Dans une République démocratique du Congo en quête de refondation institutionnelle, la rigueur, la transparence et le sens du devoir ne devraient pas être des anomalies, mais des piliers. Pourtant, ceux qui incarnent ces valeurs se retrouvent souvent marginalisés, comme si leur intégrité dérangeait un système encore réticent au changement. Le cas de Jules Alingete, ancien Inspecteur général des finances, illustre cette tension entre réforme et résistance.
Jules Alingete n’était pas un simple technocrate. Il était devenu, au fil des années, le symbole d’une gouvernance affranchie des logiques partisanes, capable de s’attaquer aux bastions de la corruption sans trembler. Son nom revenait fréquemment dans les discours présidentiels, preuve de son rôle central dans la stratégie de redressement des finances publiques.
Ça créer la jalousie des politiciens et un combat sans merci et pourtant cet homme n’appartient aucun parti politique
Ils ont tout fait pour le faire partir et laisser champs libre aux voleurs de la République.
Mais cette posture indépendante, alliée à une efficacité redoutable, a suscité des inimitiés. Des dossiers controversés et montés de toute pièce : RAWJI, GECAMINES, ARSP, ZION – ont été instrumentalisés pour ternir son image. Une campagne de déstabilisation s’est mise en place, révélant à quel point l’excellence peut devenir une menace dans un environnement où les intérêts privés priment souvent sur l’intérêt général.

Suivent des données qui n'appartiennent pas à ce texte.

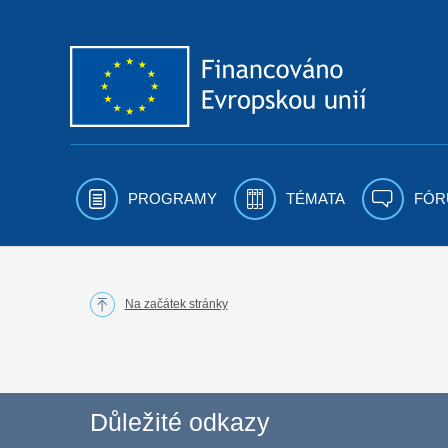
Přejít k obsahu
PROGRAMY
TÉMATA
FÓR
Na začátek stránky
Důležité odkazy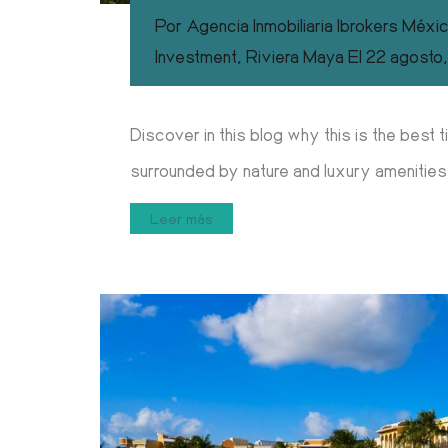
Por
Agencia Inmobiliaria Ibrokers Méxi
Investment
,
Riviera Maya
El
22 agosto
Discover in this blog why this is the best t
surrounded by nature and luxury amenities
Leer más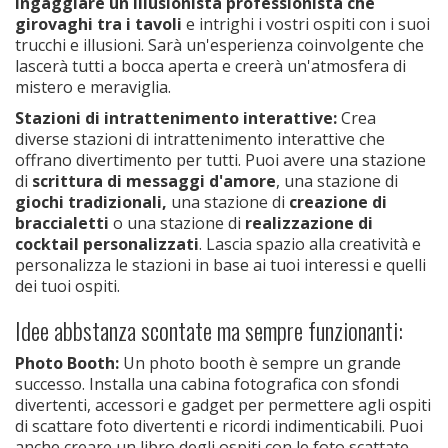
Ingaggiare un illusionista professionista che
girovaghi tra i tavoli
e intrighi i vostri ospiti con i suoi
trucchi e illusioni. Sarà un'esperienza coinvolgente che
lascerà tutti a bocca aperta e creerà un'atmosfera di
mistero e meraviglia.
Stazioni di intrattenimento interattive:
Crea
diverse stazioni di intrattenimento interattive che
offrano divertimento per tutti. Puoi avere una stazione
di
scrittura di messaggi d'amore
, una stazione di
giochi tradizionali,
una stazione di
creazione di
braccialetti
o una stazione di
realizzazione di
cocktail personalizzati
. Lascia spazio alla creatività e
personalizza le stazioni in base ai tuoi interessi e quelli
dei tuoi ospiti.
Idee abbstanza scontate ma sempre funzionanti:
Photo Booth:
Un photo booth è sempre un grande
successo. Installa una cabina fotografica con sfondi
divertenti, accessori e gadget per permettere agli ospiti
di scattare foto divertenti e ricordi indimenticabili. Puoi
anche creare un libro degli ospiti con le foto scattate,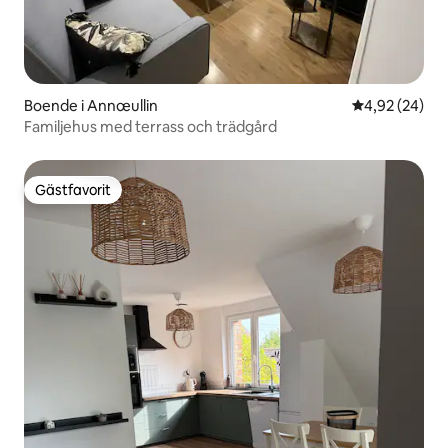
Boende i Annœullin
4,92 av 5 i g
4,92 (24)
Familjehus med terrass och trädgård
Gästfavorit
Gästfavorit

Sous sa direction, l’Inspection Générale des Finances (IGF) a connu une transformation sans précédent :
– Renégociation du contrat SICOMINES, générant 7 milliards USD pour l’État
– Suppression des cartes VISA connectées au Trésor public
– Construction du nouveau siège de l’IGF, symbole de renouveau institutionnel
– Lutte contre les exonérations fiscales abusives
– Encadrement des entreprises publiques, avec amélioration de leur santé financière
– Identification de 11.000 nouveaux contribuables pour la DGI
– Découverte de 149.000 faux fonctionnaires, révélant l’ampleur de la fraude
Ce bilan impressionnant aurait dû valoir à Jules Alingete une reconnaissance durable. Au lieu de cela, sa mise à la retraite a provoqué une onde de choc, soulevant des questions fondamentales : pourquoi se priver d’un tel levier de transformation à un moment aussi crucial ? Était-ce une décision stratégique ou une capitulation face aux forces du statu quo ?
Écarter un homme qui a redonné espoir à une administration minée, qui a tenu tête aux réseaux mafieux, revient à envoyer un message troublant : dans certaines sphères, le mérite dérange, et l’excellence fait peur. Ce choix interroge sur la capacité du pays à protéger ses réformateurs, à valoriser ses bâtisseurs, et à inscrire la lutte contre la corruption dans une dynamique irréversible.